Svengaard shrugged. Potter was acting oddly today—astonishing reactions, strange eruptions of emotion. “Do you know what they say about this?” he asked.

“You heard Max on the phone,” Potter said.

So that was Allgood, Svengaard thought.

“Certainly, I know,” Potter growled. “Max has it all wrong. They say gene-shaping inflicts itself on nature—on a nature that can never be reduced to mechanical systems and, therefore, to stationary matter. You can’t stop the movement, see? It’s an extended system phenomenon, energy seeking a level that’s -”
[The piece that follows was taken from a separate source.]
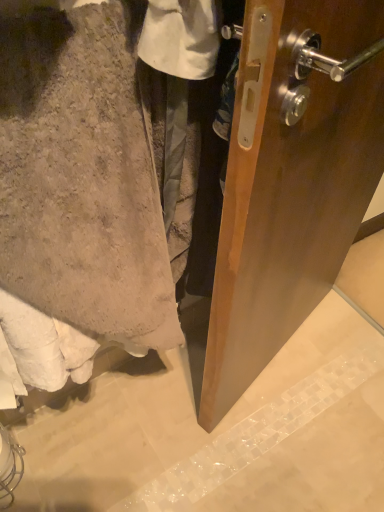
What are the coordinates of `vacant space in beige fuzzy towel at lower left (from a real-world perspective)` in the screenshot? It's located at (122, 406).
“Extended system?” Svengaard asked.

Potter looked up at the man’s scowling face. The question focused Potter’s attention abruptly on the differences in thought patterns between those who lived close to Central and those who touched the Optiman world only through reports and second-hand associations.

We are so different, Potter thought. Just as the Optimen are different from us and Sven here is different from the Sterries and breeders. We’re cut off from each other… and none of us has a past. Only the Optimen have a past. But each has an individual past… selfishly personal… and ancient.

“Extended system,” Potter said. “From the microcosmos to the macrocosmos, they say all is order and systems. The idea of matter is insubstantial. All is collisions of energy—some appearing large, swift and spectacular… some small, gentle and slow. But this too is relative. The aspects of energy are infinite. Everything depends on the viewpoint of the observer. For each change of viewpoint, the energy rules change. There exist an infinite number of energy rules, each set dependent on the twin aspects of viewpoint and background. In an extended system, this thing from outside assumes the aspect of a node appearing on a standing wave. That’s what they say.”

Svengaard slipped off the desk, stood in a rapture of awe. He felt that he’d had a fleeting glimpse, a wisp of understanding that penetrated every question he might ask about the universe.

Could that be what its like to work out of Central? he wondered.

“That’s a great summation, isn’t it?” Potter demanded. He stood up. “A truly great idea!” A chuckle shook him. “You know, a guy named Diderot had that idea. It was around 1750 or thereabout. They spoon-feed it to us now. Great wisdom!”

“Maybe Diderot was… one of them,” Svengaard ventured.

Potter sighed, thinking, How ignorant a man can become on a diet of managed history. He wondered then how his own diet had been adjusted and managed.

“Diderot was one of us,” Potter growled.